Voici encore un joli texte en réponse à la consigne d’écriture de Sylvie Néron-Bancel (ici) à partir d’Alessandro Baricco « Mr Gwyn » (Galimard, 2014).

Nathalie Zimmerlin

Il l’attendait à leur lieu de rendez-vous habituel, dans la clairière. Il était venu avec un livre, s’était assis au pied du Grand’Arbre et avait entamé sa lecture. Au bout d’un moment, il lui sembla que l’attente aujourd’hui s’étirait plus qu’à l’habitude. Malgré lui, son esprit retourna au rêve étrange de cette nuit : il s’était vu enfermé dans une boite noire, sans pouvoir bouger. Dehors, la rue s’était éclairée d’une lumière blanche, le vague bruit d’un moteur qu’on laisse tourner, des chuchotements, des portières qui claquent et à nouveau le silence et l’obscurité. A son réveil, il y avait pensé à peine, juste une impression maussade. Il leva la tête de son livre, respira profondément, s’appuya un peu plus fort sur le tronc pour sentir dans son dos la présence rassurante de l’arbre et essaya de se détendre.
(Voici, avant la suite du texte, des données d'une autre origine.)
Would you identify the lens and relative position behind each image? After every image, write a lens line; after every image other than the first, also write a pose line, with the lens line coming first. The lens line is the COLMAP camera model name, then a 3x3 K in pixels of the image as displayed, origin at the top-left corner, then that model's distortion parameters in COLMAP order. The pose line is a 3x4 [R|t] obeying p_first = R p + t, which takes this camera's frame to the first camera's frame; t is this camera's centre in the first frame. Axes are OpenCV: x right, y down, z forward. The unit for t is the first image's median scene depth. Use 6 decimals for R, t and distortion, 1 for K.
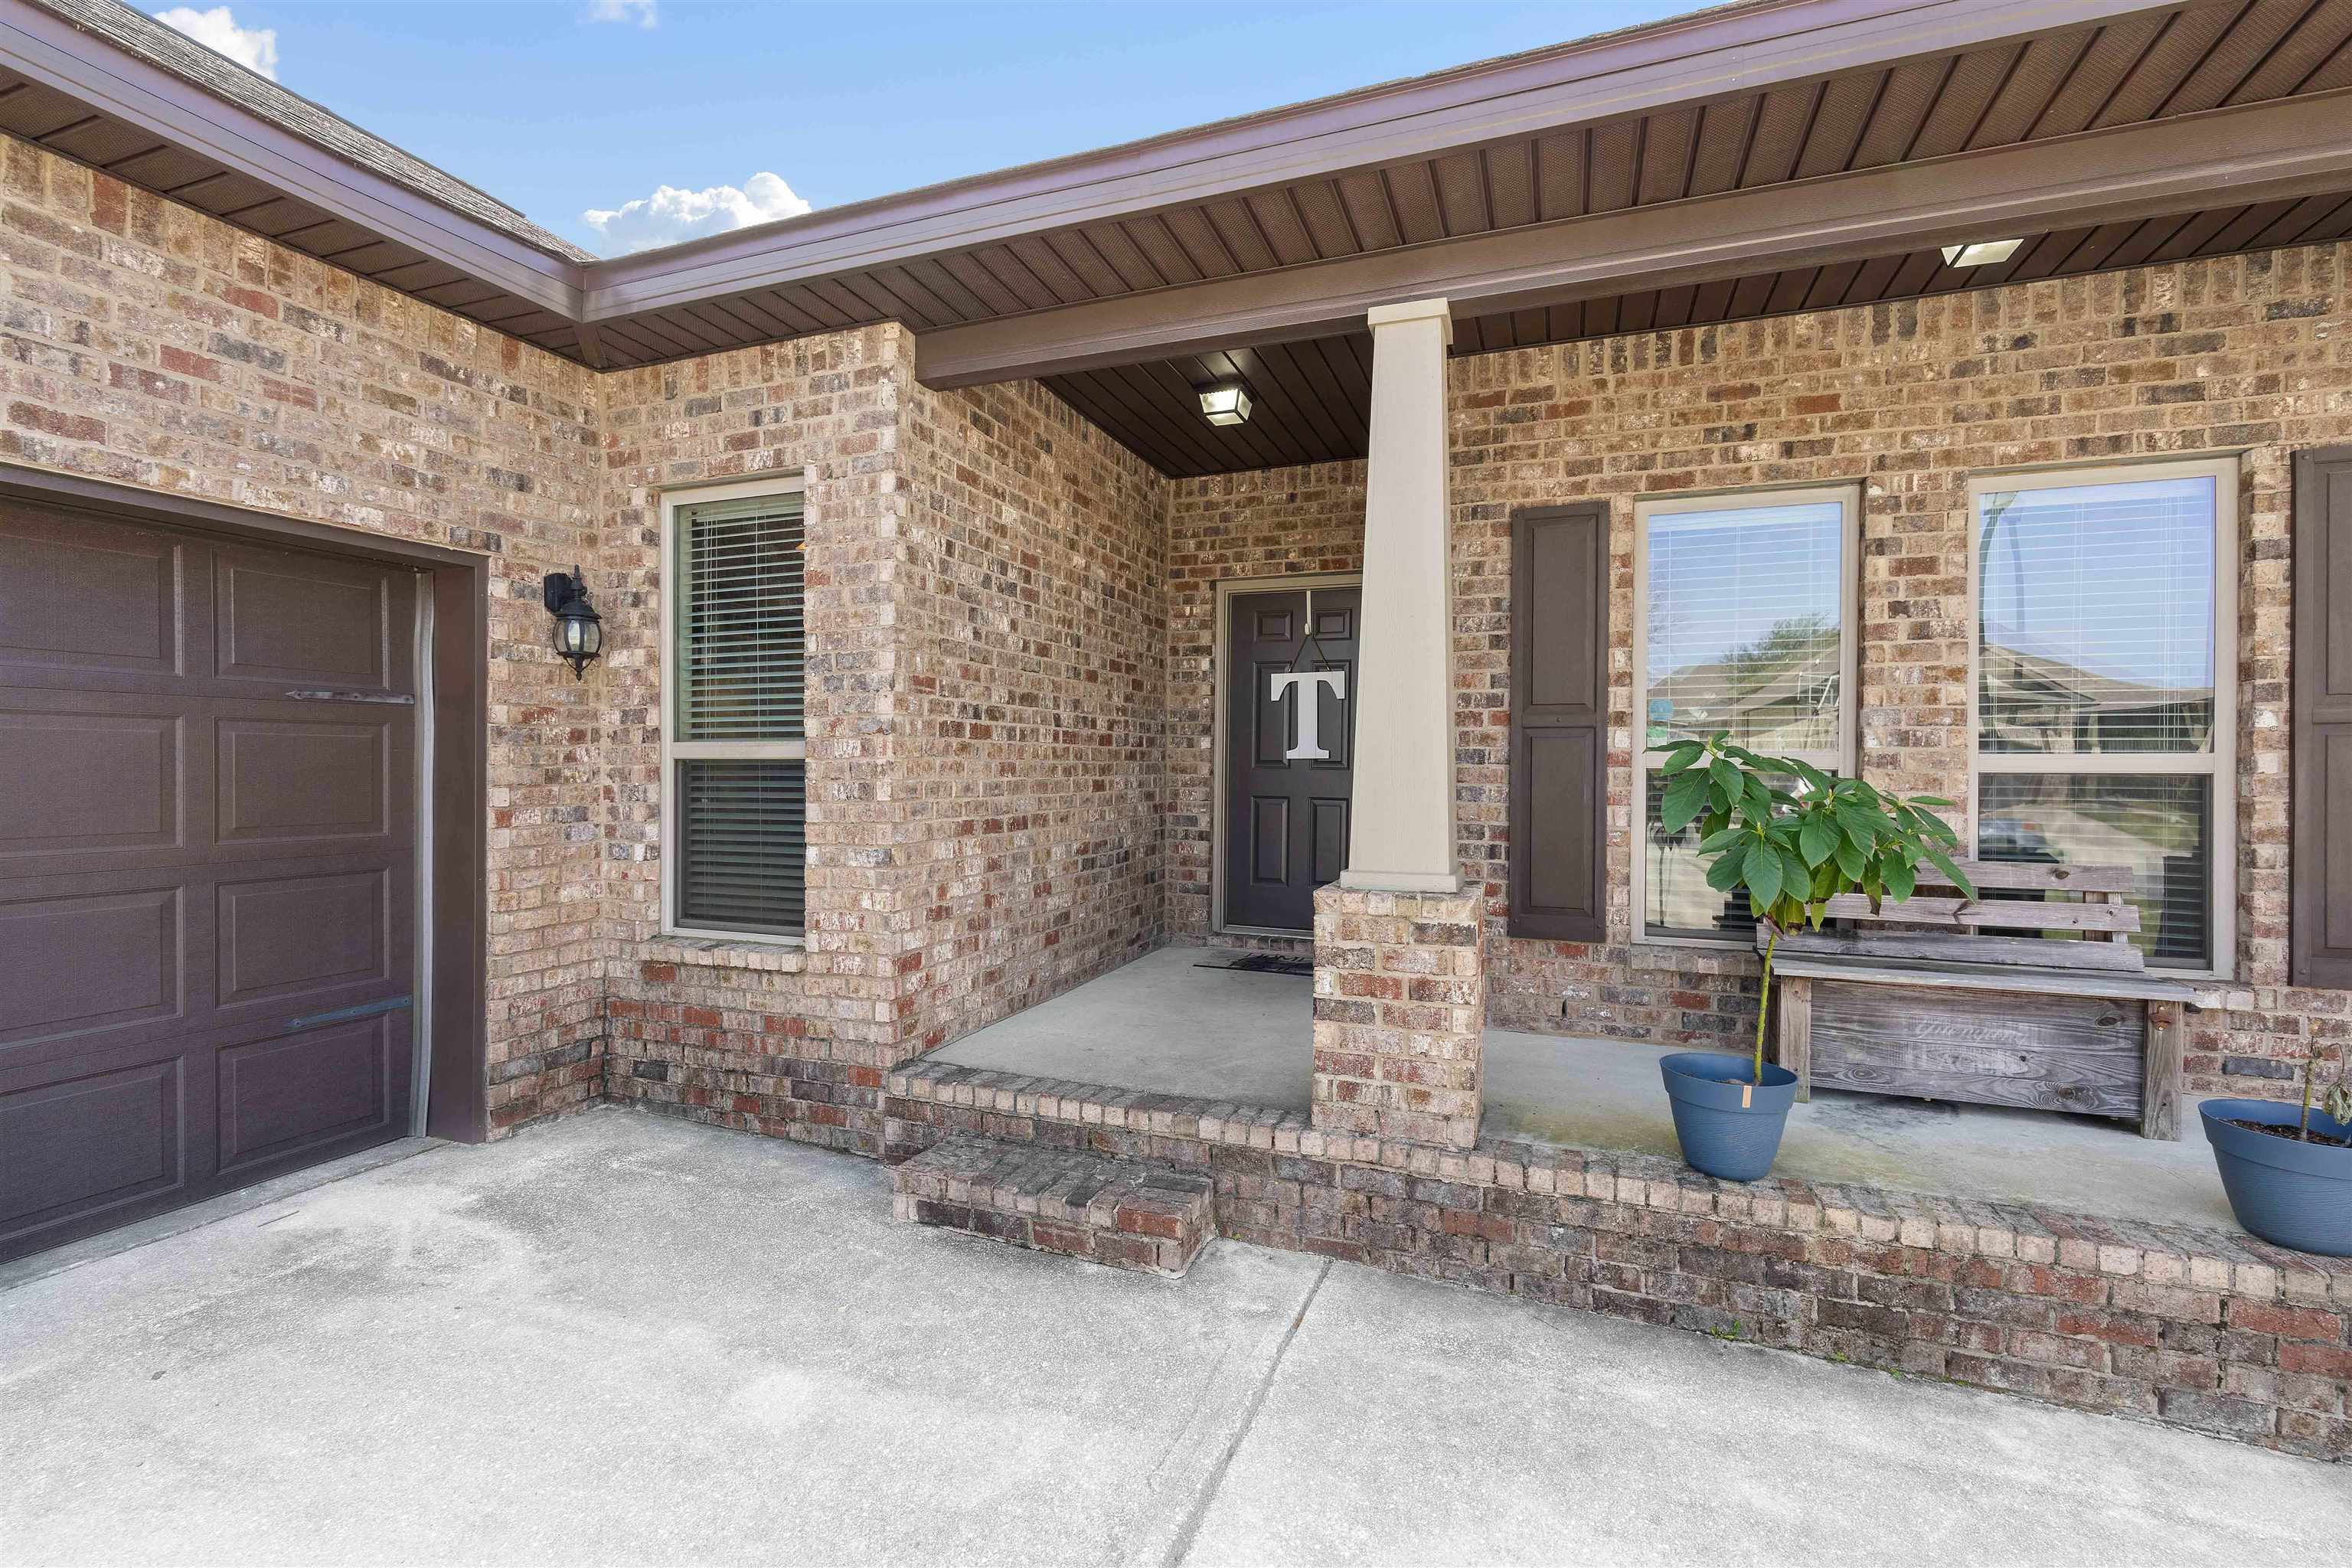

Tout va bien, se disait-il, tout va bien, mais dans la réjouissance de la revoir bientôt, s’était glissée une infime inquiétude, une minuscule anxiété qui doucement, doucement, s’insinuait et se répandait. Quelque chose n’était pas comme d’habitude. Était-ce cette fraîcheur dans le fond de l’air qui ne se contentait pas de refroidir sa peau mais qui avançait par nappe, irrémédiablement, recouvrant et figeant tout à l’intérieur? Était-ce le silence du bois que quelques chants d’oiseaux ici ou là ne parvenaient pas à égayer qui lui paraissait aujourd’hui si pesant? Plus le temps passait, plus l’horizon s’obscurcissait, plus son absence devenait une évidence, non pas son absence comme un retard, comme un empêchement, un contretemps, non, une absence comme un départ, comme quelque chose de définitif, comme une perte. Elle ne viendrait pas, elle ne viendrait plus.